Building Services Engineering
Building Services Engineering offers a lot of potential on energy efficency improvement. The following elements should be taken into consideration:
Service water, e.g. plant effluent, should be used instead of drinking water where possible.
Boosting service water to a pressure of 0.6 – 1.0 MPa consumes 0.25 – 0.5 kWh/m³ power.
To avoid excessive net pressure, local booster pumps should be used where necessary.
Compressed air with a pressure of 0.6 – 1 MPa consumes around 0.1 kWh power per m³ suction volume.
Pipelines should have sufficient diameters to prevent excessive head loss. Of course, networks must be tight.
Heating and Cooling
Heating and Cooling
Heating also requires about 0.02 kWh power per 1 kWh of heat transfer.
Digesters and thermal dryers are by far the greatest heat consumers. However, by cogeneration from digester gas generates far more heat than required for digester operation (See Sludge Stabilization).
In hot climate, air conditioning may be necessary for some rooms, e.g. operator buildings, control rooms and labs. Heat pumps require only around 0.25 kWh power per 1 kWh heat. Adiabatic air conditioners use evaporation enthalpy for cooling and have low power consumption, but need clean water (effluent from MBR-systems is sufficient).

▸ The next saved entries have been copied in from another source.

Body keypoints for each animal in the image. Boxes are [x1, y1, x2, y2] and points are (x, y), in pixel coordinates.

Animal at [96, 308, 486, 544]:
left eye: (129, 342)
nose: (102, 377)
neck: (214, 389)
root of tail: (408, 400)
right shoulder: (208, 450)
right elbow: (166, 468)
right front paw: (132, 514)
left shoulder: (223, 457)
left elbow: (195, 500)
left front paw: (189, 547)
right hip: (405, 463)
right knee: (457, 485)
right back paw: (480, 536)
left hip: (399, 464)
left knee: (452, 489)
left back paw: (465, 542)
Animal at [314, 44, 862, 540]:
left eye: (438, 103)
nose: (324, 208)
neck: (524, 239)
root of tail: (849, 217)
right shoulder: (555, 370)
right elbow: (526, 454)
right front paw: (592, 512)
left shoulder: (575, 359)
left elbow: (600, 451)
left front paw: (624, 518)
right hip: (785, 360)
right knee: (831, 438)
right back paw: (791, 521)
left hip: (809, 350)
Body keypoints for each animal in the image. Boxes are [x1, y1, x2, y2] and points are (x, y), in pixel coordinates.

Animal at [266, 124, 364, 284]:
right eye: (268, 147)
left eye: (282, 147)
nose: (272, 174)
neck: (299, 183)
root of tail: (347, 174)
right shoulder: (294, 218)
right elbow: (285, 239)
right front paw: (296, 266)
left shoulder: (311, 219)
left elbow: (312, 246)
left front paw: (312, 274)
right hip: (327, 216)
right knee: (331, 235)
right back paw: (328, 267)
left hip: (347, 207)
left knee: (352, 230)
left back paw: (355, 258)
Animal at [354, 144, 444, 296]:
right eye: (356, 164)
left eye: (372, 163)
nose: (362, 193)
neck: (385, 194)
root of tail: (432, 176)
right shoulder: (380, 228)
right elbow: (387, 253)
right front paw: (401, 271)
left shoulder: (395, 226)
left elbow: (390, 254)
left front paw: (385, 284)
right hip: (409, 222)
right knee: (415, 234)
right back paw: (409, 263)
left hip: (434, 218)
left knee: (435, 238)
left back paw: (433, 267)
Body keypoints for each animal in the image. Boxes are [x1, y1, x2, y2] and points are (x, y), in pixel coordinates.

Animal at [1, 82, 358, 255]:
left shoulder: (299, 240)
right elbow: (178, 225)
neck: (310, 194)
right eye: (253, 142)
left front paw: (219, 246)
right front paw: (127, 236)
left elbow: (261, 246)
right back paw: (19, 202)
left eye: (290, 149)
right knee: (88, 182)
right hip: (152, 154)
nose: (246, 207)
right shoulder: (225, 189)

Good thermal insulation of buildings and equipment is essential for reducing heat and power consumption.
Heat consumption of digesters and pasteurization systems is reduced by raw sludge thickening and that for sludge drying is reduced by sludge dewatering.

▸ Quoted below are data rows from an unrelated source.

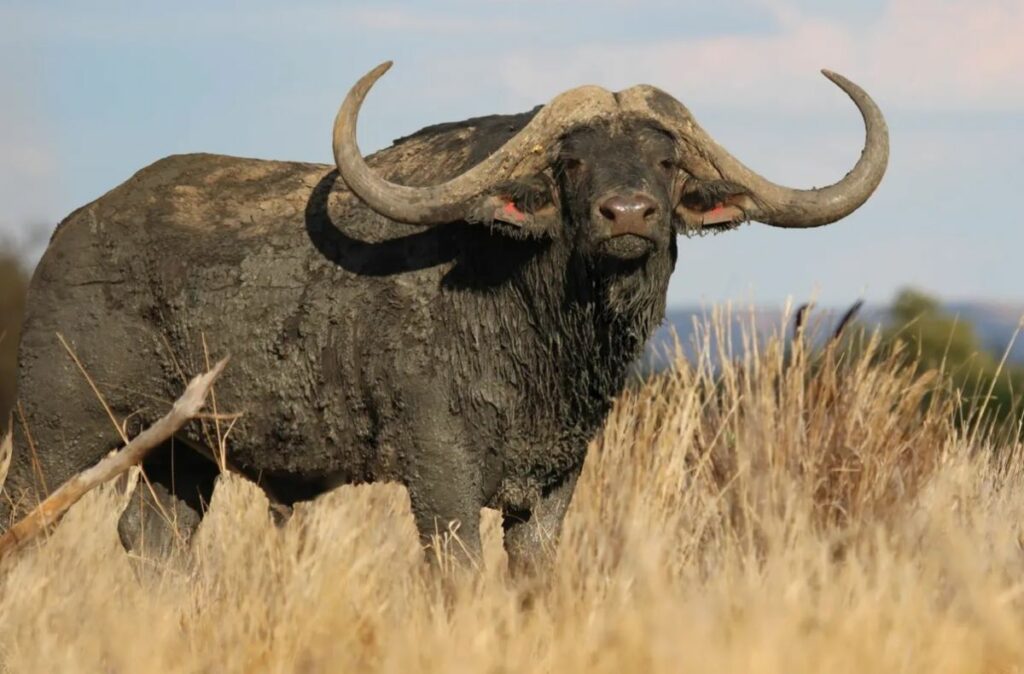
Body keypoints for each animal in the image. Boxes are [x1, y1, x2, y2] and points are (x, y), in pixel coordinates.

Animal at [2, 62, 887, 574]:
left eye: (666, 161)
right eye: (571, 160)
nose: (628, 214)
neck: (539, 329)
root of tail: (71, 231)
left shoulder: (553, 489)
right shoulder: (440, 477)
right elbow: (456, 574)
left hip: (182, 454)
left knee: (153, 541)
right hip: (58, 431)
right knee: (28, 520)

Rooms must be ventilated to prevent explosive or hazardous atmospheres, or for odour nuisance. Power consumption of ventilation is 5 – 10 Wh/m³ air.
Ventilation during cold weather can require input air heating. Heat should be recovered as far as possible.

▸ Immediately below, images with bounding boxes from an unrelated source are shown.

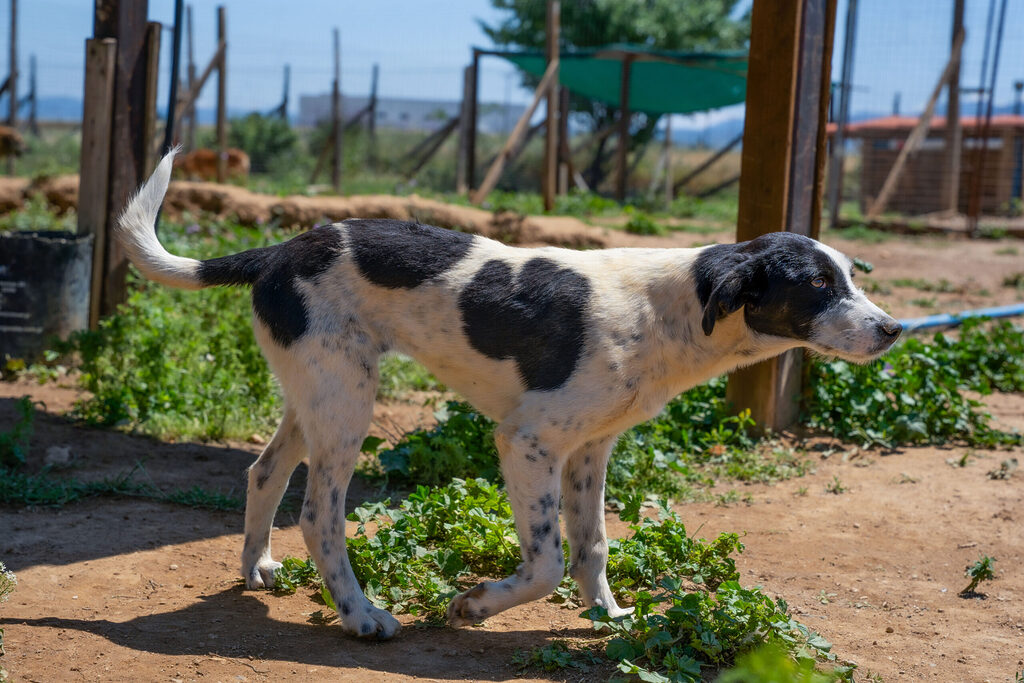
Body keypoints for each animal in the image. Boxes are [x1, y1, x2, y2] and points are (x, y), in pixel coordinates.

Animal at [117, 150, 901, 640]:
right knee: (317, 515)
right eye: (819, 285)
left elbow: (592, 546)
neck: (669, 309)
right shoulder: (528, 441)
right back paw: (362, 616)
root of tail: (279, 249)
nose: (894, 329)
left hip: (317, 393)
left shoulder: (590, 449)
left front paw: (607, 615)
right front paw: (477, 604)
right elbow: (547, 562)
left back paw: (255, 568)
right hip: (347, 406)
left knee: (262, 470)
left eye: (850, 276)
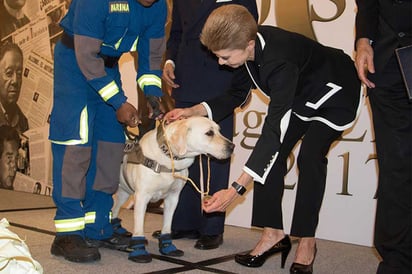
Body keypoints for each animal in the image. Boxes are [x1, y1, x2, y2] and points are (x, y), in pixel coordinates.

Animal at [112, 116, 235, 262]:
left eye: (219, 130)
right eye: (209, 133)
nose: (232, 147)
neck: (169, 158)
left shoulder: (173, 198)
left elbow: (167, 226)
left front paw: (167, 247)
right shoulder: (142, 197)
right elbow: (139, 227)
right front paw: (139, 251)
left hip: (124, 192)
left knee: (114, 210)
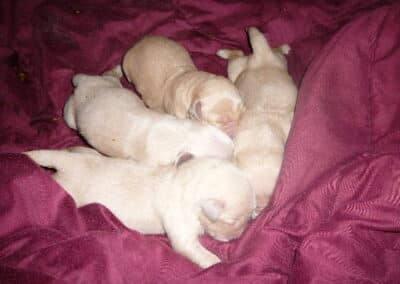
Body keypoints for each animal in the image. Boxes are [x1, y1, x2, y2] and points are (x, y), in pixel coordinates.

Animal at [25, 146, 256, 268]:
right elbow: (197, 251)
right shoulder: (182, 230)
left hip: (83, 156)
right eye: (233, 221)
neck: (184, 180)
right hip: (69, 190)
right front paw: (218, 264)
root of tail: (67, 165)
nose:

Some rooms need to be ventilated only at certain times, e.g. while operators are working therein. Timers or atmosphere monitors avoid over-ventilation.
Variable speed blowers should be used to permit controlled ventilation.
Air ducts should be as short as possible and designed for low head loss.
Encapsulation of equipment or other odour emission points avoids or reduces the need for ventilation.
Consumptions of power, water and chemicals for exhaust deodorization depend on the technology used.
Bio-chemical methods are generally preferable. Bio-filters and bio-scrubbers are relatively inexpensive, easy to operate and consume only 1.5 – 2.5 Wh/m³ power.
The most energy-efficient method is use of odorous air for biological wastewater treatment, e.g. feeding it into blowers of activated sludge plants or through trickling filters, provided that the odorous components are water soluble and biologically degradable, which is usually the case.
Odorous air can also be fed into thermal sludge dryers or incinerators. Exhaust air from dryers needs to be deodorized anyway, and combustion air is thermally oxidized.